Accomplishing what she had set out to do was an impossibility. Why then didn’t she try to escape, and let a soldier’s bullet be her deliverance? Father Geraldo and Dr. Soto had felt no pain. Instant extinction. How lovely.

Why did she still have the will to survive?

No, it was stronger than will. It was a resolve to see the ones responsible for such an atrocity punished. Burying the daughter of a U.S. ambassador in such an unspeakable manner violated universally acknowledged human rights. If she lived, she would see to it that the world knew about the disgrace.

Lara had dealt with many terminally ill patients. Until tonight she had not understood their unwillingness to surrender life. How could one hang on, stubbornly clinging to life, knowing that the situation was hopeless? She’d often contemplated the human spirit’s refusal to accept death. Now she understood that one could survive even the worst possible circumstances.

The survival instinct was stronger than she had believed. It preserved life, even when the mind had given up. If that were not so, she would have died upon seeing that mass grave and learning that her baby girl was buried there. That innate determination to live sustained her through the long night.

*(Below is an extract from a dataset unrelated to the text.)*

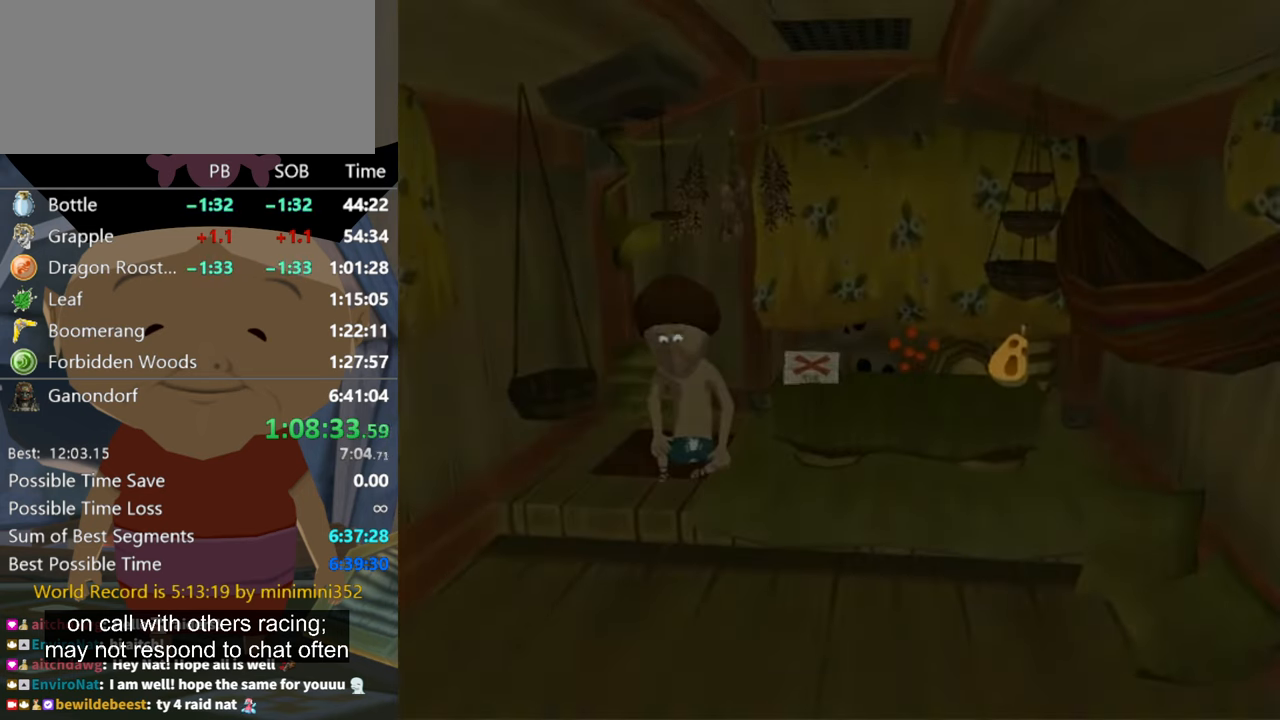
{"buttons": [], "left_stick": "center", "right_stick": "center", "events": []}
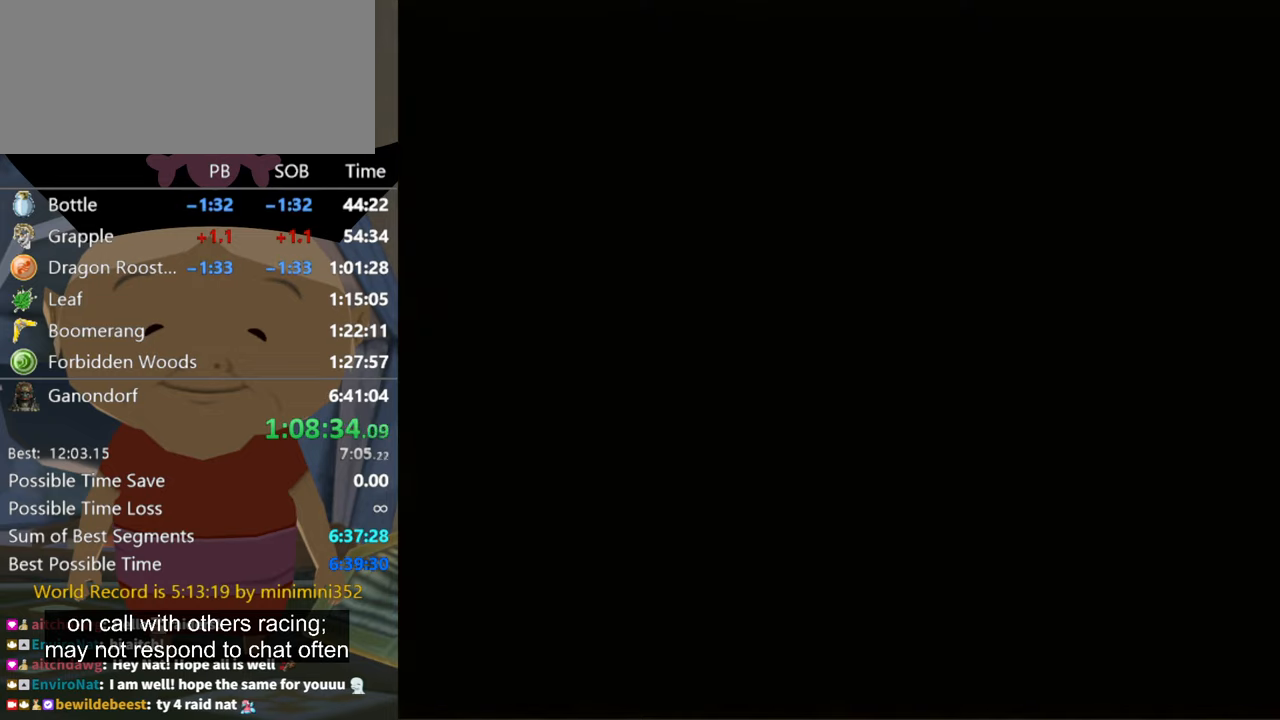
{"buttons": [], "left_stick": "center", "right_stick": "center", "events": []}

She must have dozed because she came awake when the truck ground to a halt and she heard sounds of activity outside the truck. She smelled wood smoke and cooking food.

“Here already?” Key quipped sarcastically.

She was brought to her feet

and lifted out of the truck. Her limbs were stiff and sore. She stumbled when she was shoved forward, but the fresh air on her skin and in her lungs was welcome. She breathed deeply and tried to work circulation back into her legs.

Suddenly the blindfold was ripped off. Ricardo was standing close, smiling broadly. “¡Bienvenido!” She recoiled from his rancid breath. “El Corazón is anxious to welcome his special guests.”

She was surprised at his command of English. “I have plenty to say to El Corazón, too.”